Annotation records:
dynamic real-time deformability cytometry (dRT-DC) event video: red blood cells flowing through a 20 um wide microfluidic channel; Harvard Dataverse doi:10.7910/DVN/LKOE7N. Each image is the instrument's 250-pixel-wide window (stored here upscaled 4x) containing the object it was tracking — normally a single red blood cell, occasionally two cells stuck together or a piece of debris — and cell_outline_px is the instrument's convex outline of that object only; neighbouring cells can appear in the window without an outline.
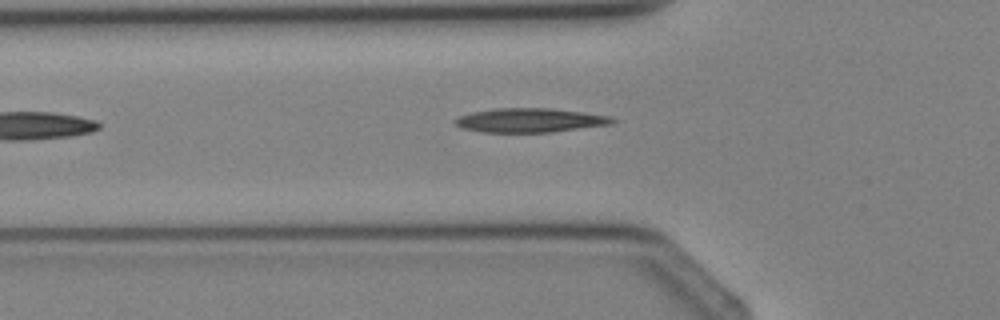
{"species": "Egyptian fruit bat (a non-hibernating species)", "species_latin": "Rousettus aegyptiacus", "temperature_condition": "cold", "stored_images_in_passage": 4, "camera_frame_rate_fps": 3000, "um_per_image_px": 0.085, "animal": {"sex": "female"}, "frame": {"image": 1, "passage_image": 4, "time_ms": 3.333, "image_size_px": [1000, 320], "cell_outline_px": [[616, 120], [612, 124], [552, 132], [484, 132], [464, 128], [456, 124], [452, 120], [460, 116], [472, 112], [496, 108], [548, 108], [612, 116]], "centroid_in_image_um": [45.06, 10.22], "position_along_channel_um": 80.7, "area_um2": 21.91}}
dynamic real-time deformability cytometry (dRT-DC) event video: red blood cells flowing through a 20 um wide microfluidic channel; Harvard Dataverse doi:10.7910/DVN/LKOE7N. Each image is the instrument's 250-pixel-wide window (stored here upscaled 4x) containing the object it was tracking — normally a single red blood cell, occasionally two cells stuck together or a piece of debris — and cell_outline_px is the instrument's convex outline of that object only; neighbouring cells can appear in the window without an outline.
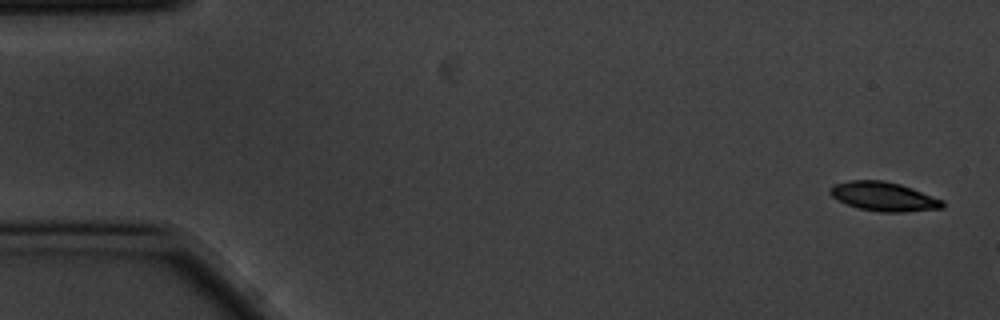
{"species": "common noctule bat (a hibernating species)", "species_latin": "Nyctalus noctula", "temperature_condition": "cold", "stored_images_in_passage": 5, "camera_frame_rate_fps": 3000, "um_per_image_px": 0.085, "animal": {"sex": "male", "body_mass_g": 20.1, "forearm_length_mm": 53.5}, "frame": {"image": 1, "passage_image": 1, "time_ms": 0.0, "image_size_px": [1000, 320], "cell_outline_px": [[944, 208], [904, 212], [880, 212], [860, 208], [836, 200], [828, 192], [828, 188], [832, 184], [848, 180], [880, 180], [900, 184], [912, 188], [944, 200]], "centroid_in_image_um": [75.09, 16.7], "position_along_channel_um": 9.9, "area_um2": 19.19}}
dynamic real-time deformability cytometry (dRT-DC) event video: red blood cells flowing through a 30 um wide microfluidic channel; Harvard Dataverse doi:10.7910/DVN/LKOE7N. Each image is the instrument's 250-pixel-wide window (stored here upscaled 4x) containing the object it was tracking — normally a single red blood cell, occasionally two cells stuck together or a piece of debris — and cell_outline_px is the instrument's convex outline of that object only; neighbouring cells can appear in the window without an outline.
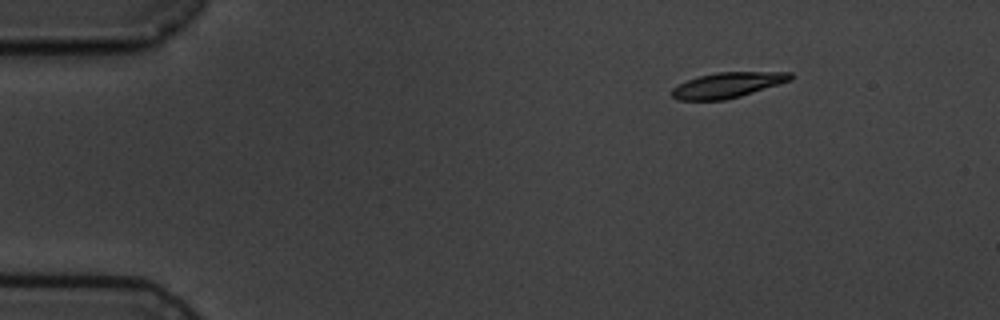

▸ **AIM OF THE TASK**:
Make a verbatim copy of all the entries and strip out the pictures.

▸ **RESULT OF THIS TASK**:
dynamic real-time deformability cytometry (dRT-DC) event video: red blood cells flowing through a 20 um wide microfluidic channel; Harvard Dataverse doi:10.7910/DVN/LKOE7N. Each image is the instrument's 250-pixel-wide window (stored here upscaled 4x) containing the object it was tracking — normally a single red blood cell, occasionally two cells stuck together or a piece of debris — and cell_outline_px is the instrument's convex outline of that object only; neighbouring cells can appear in the window without an outline.
{"species": "Egyptian fruit bat (a non-hibernating species)", "species_latin": "Rousettus aegyptiacus", "temperature_condition": "cold", "stored_images_in_passage": 4, "camera_frame_rate_fps": 3000, "um_per_image_px": 0.085, "animal": {"sex": "female"}, "frame": {"image": 1, "passage_image": 4, "time_ms": 3.333, "image_size_px": [1000, 320], "cell_outline_px": [[616, 120], [612, 124], [552, 132], [484, 132], [464, 128], [456, 124], [452, 120], [460, 116], [472, 112], [496, 108], [548, 108], [612, 116]], "centroid_in_image_um": [45.06, 10.22], "position_along_channel_um": 80.7, "area_um2": 21.91}}
dynamic real-time deformability cytometry (dRT-DC) event video: red blood cells flowing through a 20 um wide microfluidic channel; Harvard Dataverse doi:10.7910/DVN/LKOE7N. Each image is the instrument's 250-pixel-wide window (stored here upscaled 4x) containing the object it was tracking — normally a single red blood cell, occasionally two cells stuck together or a piece of debris — and cell_outline_px is the instrument's convex outline of that object only; neighbouring cells can appear in the window without an outline.
{"species": "common noctule bat (a hibernating species)", "species_latin": "Nyctalus noctula", "temperature_condition": "cold", "stored_images_in_passage": 5, "camera_frame_rate_fps": 3000, "um_per_image_px": 0.085, "animal": {"sex": "male", "body_mass_g": 20.1, "forearm_length_mm": 53.5}, "frame": {"image": 1, "passage_image": 1, "time_ms": 0.0, "image_size_px": [1000, 320], "cell_outline_px": [[944, 208], [904, 212], [880, 212], [860, 208], [836, 200], [828, 192], [828, 188], [832, 184], [848, 180], [880, 180], [900, 184], [912, 188], [944, 200]], "centroid_in_image_um": [75.09, 16.7], "position_along_channel_um": 9.9, "area_um2": 19.19}}
dynamic real-time deformability cytometry (dRT-DC) event video: red blood cells flowing through a 30 um wide microfluidic channel; Harvard Dataverse doi:10.7910/DVN/LKOE7N. Each image is the instrument's 250-pixel-wide window (stored here upscaled 4x) containing the object it was tracking — normally a single red blood cell, occasionally two cells stuck together or a piece of debris — and cell_outline_px is the instrument's convex outline of that object only; neighbouring cells can appear in the window without an outline.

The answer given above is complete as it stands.